I use LLMs to write "secondary" code. Things like deployment scripts, autoformatters, Github Actions, Dockerfiles or Kubernetes config. Stuff that isn't strictly part of the main web project, but is still valuable to have. I use LLMs there because
a) those tend to be boilerplate, and LLMs are great for boilerplate, and
b) code quality doesn't really matter too much, and
c) those tend to be written in languages that you may not be well-versed in, since they usually aren't in the "primary" language of the project
I've found that I rely most heavily on LLMs when:
1. I'm developing a utility package that's easily testable and I'm certain of the interface. I'll write the interface for the package in my editor, then ask an LLM to generate unit tests. Then, I'll sketch out the function calls/structure of the package and get an LLM to fill out the rest.
2. I'm bug bashing and want to quickly check if the bug is obvious. I'll feed a description of the behavior into GPT/Claude along with the relevant code (generally as little code as possible to prevent listicle-type responses that are irrelevant).
3. I'm adding code that follows an established pattern within the codebase -- for example, adding a new API handler that involves generating an OpenAPI path + component snippet, an http handler, and a few database methods. This is when copilots are particularly useful.
4. I'd like a sanity check for issues in a complex bit of code I've written.
I find these mirror the tasks you'd typically hand off to a less experienced dev on the team -- these are things that require validation based on knowledge that you already have, and the validation is more efficient than doing it yourself.
I started using AI for: documentation unknown APIs quickly without having to scour the Internet for examples and improving documentation. You can send it a few paragraphs and have AI re-write it for you.

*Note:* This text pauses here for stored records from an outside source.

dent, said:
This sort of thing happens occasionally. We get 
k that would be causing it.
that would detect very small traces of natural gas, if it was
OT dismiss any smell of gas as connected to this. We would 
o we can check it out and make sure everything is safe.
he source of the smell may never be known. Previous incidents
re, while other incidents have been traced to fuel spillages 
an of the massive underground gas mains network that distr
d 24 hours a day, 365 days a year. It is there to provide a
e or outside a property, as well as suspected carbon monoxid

I don't use AI to generate code that I already know how to write, or code that I don't know how to write. I use it for that weird gray area of things I SHOULD know, but can't immediately conjure off the top of my head nor find good documentation on. Generally, my process is:
0 - Try to write the code myself, using LSP hints as needed
1 - Read the primary source (man page, documentation, textbook) to find an answer. Upside is that I learn something about related topics along the way by skimming the table of contents
2 - Consult stack overflow/google. This has become less and less useful, as both of those resources have become flooded with garbage info and misleading blog posts in the last several years.

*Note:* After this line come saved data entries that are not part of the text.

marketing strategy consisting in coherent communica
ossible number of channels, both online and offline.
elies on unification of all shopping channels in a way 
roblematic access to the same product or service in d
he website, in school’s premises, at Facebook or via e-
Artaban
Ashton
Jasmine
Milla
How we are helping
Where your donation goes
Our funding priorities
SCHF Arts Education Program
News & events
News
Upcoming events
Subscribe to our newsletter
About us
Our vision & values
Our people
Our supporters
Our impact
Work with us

3 - Pull out the AI copilot and ask it for help, while sharing what I already know and what I think the shape of the solution will be.

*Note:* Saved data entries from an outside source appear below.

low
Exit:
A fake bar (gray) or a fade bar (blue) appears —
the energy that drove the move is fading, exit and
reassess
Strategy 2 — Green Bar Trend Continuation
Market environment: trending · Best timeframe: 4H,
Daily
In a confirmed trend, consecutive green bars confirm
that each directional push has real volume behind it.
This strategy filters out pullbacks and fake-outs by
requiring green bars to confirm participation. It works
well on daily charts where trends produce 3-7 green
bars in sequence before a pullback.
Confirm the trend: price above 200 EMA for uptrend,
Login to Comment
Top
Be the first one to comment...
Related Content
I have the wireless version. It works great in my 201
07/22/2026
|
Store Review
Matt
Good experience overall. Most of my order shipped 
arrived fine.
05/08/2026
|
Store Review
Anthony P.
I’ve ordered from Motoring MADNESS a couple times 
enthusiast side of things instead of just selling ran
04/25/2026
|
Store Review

4 - Actively seek help - talk to colleagues, post a question on a relevant forum, etc...
Is this perfect? No, I've wasted hours in the worst case with an answer that the copilot thought was correct, but was not. But on balance, I'd say that it has saved me many days worth of time in the last year, usually in the form of research and knowledge discovery. It's much faster to test out a bunch of potential solutions when the copilot is writing most of the code and I just tweak a few relevant parameters.
I've been using all the time I've saved on mundane programming by studying computer science from first principles. As someone without a CS degree, I am acutely aware of my gaps in knowledge about theoretical computer science. I consider myself a halfway-decent programmer at this point, so I don't find that filling my head with more and more syntax and esoteric rules about frameworks to be helpful. I'd rather learn what the basis is for all those rules, and reconstruct them myself as needed.
I also have a lot more confidence to branch out from my moneytree (web dev) and try my hand at other areas of programming, like embedded development, messaging, and language theory. This field is endlessly fascinating, and I selfishly want to learn and try it all. So far in my career, I've spent most of it in web dev, but have also been able to test the waters of embedded development for a year, and interesting "back-end" services for another year or so. I even had the confidence to start my own company with a friend, realizing that I could actually shoulder most of the development burden early on if I strategically rely on AI to prompt me through implementation details which I'm not quite an expert in.
This is my strategy for ensuring longevity in this career. I'll admit I'm only on year 8 of programming professionally, but I hope this is the correct attitude to have.